4. The method of claim 1, wherein the sound sensor is further configured to further recognize an ambient sound to generate the sound signal, and wherein the method further comprising: generating second situation recognition information based on a fourth segment determined to be the non-voice segment among the plurality of segments. (the car horn is an ambient sound)
5. The method of claim 4, wherein the second situation recognition information indicates one of a scene sound, an animal sound, a surrounding object sound, a music sound, and a natural sound. (the car horn is a surrounding object sound)
6. The method of claim 1, wherein the dividing of the sound signal into the plurality of segments includes: dividing the sound signal into a plurality of frames of a reference time unit; (agent divides the audio into minute frames)
generating situation information of each of the plurality of frames; (agent determines if there are car noises in each frame)
and generating the plurality of segments by grouping a series of frames having the same situation information among the plurality of frames. (agent groups the frames with car noises)
The additional limitations introduced by the Dependent Claims are not sufficient as additional elements that integrate the judicial exception into a practical application or as additional elements that cause the Claim as a whole to amount to substantially more than the underlying abstract idea.
With respect to Independent Claim 10, which has limitations similar to the limitations of Claim 1, the limitations of “electronic device” and “sound recognition device,” are expressed parenthetically and lack nexus to the Claim language and as such are a separable and divisible mention to a machine.
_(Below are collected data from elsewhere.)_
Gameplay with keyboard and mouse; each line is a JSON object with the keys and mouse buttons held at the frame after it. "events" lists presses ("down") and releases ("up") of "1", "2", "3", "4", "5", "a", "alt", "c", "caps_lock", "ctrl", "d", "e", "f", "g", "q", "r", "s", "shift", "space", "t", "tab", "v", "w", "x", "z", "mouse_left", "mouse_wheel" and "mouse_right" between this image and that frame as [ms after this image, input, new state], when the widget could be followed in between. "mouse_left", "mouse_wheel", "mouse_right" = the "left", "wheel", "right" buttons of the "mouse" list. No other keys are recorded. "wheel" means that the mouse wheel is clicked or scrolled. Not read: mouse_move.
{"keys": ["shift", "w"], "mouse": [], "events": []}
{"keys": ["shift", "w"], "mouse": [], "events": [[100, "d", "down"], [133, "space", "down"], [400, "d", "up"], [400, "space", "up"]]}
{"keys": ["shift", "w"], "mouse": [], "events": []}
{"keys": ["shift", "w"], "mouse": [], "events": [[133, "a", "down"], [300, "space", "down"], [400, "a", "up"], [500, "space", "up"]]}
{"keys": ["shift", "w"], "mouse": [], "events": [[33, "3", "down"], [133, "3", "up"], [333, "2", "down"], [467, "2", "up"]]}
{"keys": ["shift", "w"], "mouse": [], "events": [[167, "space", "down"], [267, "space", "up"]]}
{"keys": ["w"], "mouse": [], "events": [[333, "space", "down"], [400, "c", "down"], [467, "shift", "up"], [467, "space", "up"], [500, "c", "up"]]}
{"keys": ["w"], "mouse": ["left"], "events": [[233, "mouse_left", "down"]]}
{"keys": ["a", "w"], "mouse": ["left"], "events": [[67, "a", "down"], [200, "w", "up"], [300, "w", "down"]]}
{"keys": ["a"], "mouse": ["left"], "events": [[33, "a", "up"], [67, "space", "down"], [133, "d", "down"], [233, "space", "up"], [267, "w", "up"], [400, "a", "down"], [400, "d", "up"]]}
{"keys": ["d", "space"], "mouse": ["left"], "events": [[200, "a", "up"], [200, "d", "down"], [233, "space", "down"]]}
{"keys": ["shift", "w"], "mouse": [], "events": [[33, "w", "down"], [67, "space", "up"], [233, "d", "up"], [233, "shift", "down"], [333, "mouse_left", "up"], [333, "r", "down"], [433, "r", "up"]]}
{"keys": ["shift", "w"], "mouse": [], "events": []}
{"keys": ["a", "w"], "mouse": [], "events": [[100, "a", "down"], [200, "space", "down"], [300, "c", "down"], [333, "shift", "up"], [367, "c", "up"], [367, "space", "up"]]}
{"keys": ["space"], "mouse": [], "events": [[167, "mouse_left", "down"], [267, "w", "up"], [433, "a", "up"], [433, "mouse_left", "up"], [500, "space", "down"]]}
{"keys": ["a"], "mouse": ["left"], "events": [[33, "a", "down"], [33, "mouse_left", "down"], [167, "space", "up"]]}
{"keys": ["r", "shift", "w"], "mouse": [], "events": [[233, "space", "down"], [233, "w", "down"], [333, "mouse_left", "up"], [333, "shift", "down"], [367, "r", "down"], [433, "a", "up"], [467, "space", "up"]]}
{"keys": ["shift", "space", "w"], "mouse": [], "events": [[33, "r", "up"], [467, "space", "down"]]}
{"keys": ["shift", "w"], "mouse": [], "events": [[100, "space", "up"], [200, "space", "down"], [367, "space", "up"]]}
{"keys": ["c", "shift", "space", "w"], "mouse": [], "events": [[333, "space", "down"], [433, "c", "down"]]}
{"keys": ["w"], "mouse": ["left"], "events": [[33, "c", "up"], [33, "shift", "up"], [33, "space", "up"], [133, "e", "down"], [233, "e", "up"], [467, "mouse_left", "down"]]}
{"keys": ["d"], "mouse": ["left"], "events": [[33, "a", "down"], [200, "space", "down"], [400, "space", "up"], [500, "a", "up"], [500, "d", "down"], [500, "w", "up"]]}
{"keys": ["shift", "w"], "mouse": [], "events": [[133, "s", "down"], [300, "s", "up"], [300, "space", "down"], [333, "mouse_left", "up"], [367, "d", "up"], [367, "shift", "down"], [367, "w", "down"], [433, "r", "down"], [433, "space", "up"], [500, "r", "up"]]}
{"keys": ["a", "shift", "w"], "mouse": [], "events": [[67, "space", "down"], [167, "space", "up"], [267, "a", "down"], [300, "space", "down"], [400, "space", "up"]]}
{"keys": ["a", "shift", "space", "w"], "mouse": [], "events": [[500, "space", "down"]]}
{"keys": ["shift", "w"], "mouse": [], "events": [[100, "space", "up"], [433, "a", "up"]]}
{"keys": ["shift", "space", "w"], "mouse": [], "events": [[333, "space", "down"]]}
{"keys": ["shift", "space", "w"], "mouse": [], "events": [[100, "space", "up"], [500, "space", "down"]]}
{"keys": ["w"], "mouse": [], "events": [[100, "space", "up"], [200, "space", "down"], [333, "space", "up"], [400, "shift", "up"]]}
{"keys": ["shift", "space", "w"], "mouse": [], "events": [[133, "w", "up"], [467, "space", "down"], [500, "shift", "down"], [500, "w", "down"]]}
Accordingly, they do not include additional limitations that cause the Claim as a whole to amount to more than the underlying abstract idea. 
The Dependent Claims 11-13 are similar to claims 1, 2, and 4, and do not add limitations that could integrate the judicial exception into a practical application or help the Claim as a whole to amount to significantly more than the Abstract idea identified for the Independent Claim.

Claim Rejections - 35 USC § 103
The following is a quotation of 35 U.S.C. 103 which forms the basis for all obviousness rejections set forth in this Office action:
A patent for a claimed invention may not be obtained, notwithstanding that the claimed invention is not identically disclosed as set forth in section 102, if the differences between the claimed invention and the prior art are such that the claimed invention as a whole would have been obvious before the effective filing date of the claimed invention to a person having ordinary skill in the art to which the claimed invention pertains. Patentability shall not be negated by the manner in which the invention was made.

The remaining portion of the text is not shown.